REQUEST:
Would you please give the entries again word for word, with no images in your copy?

[Document structure recognition data]
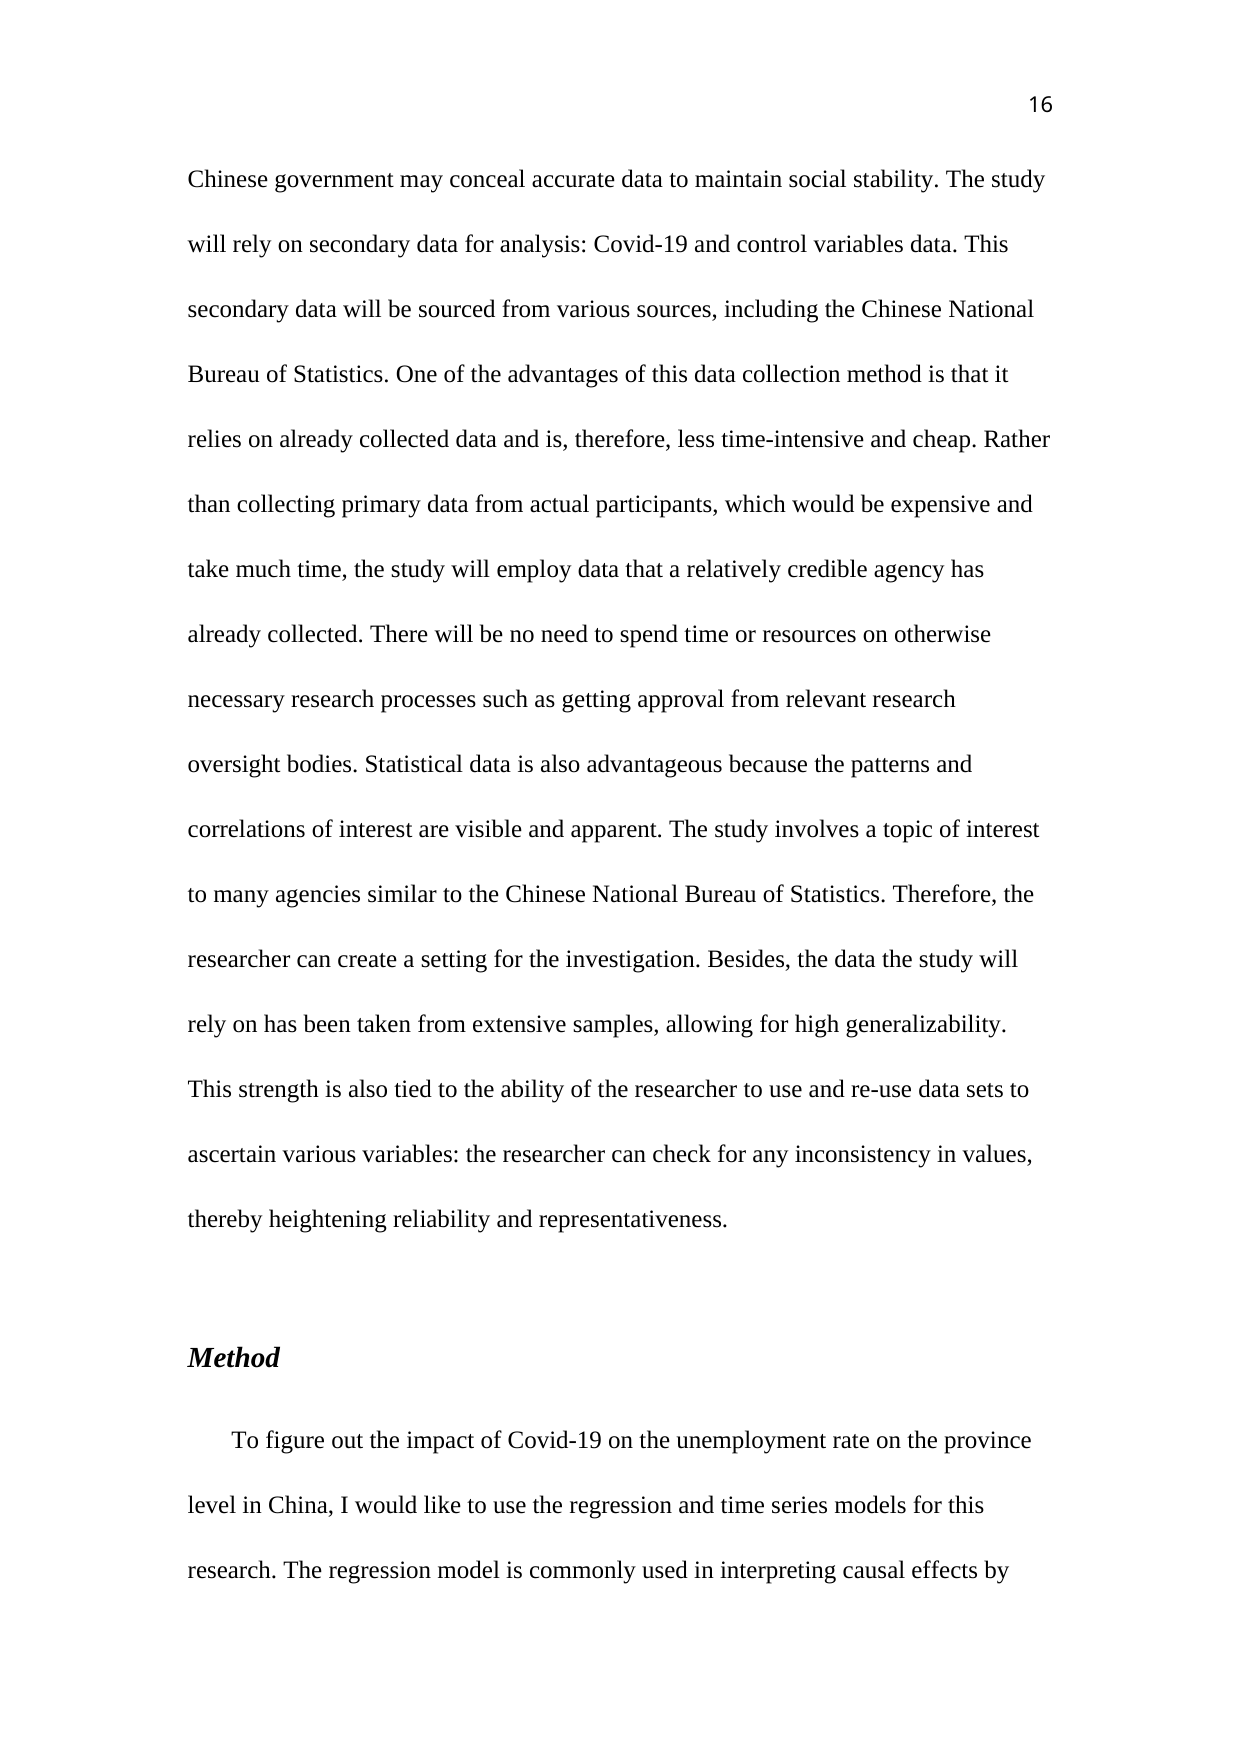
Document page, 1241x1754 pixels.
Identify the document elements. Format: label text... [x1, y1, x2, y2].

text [187, 1423, 1053, 1586]
text Method [187, 1324, 1053, 1389]
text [187, 162, 1053, 1234]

ANSWER TO THE EXERCISE:
Document page, 1241x1754 pixels.
Identify the document elements. Format: label text... [x1, y1, x2, y2].

text [187, 1423, 1053, 1586]
text Method [187, 1324, 1053, 1389]
text [187, 162, 1053, 1234]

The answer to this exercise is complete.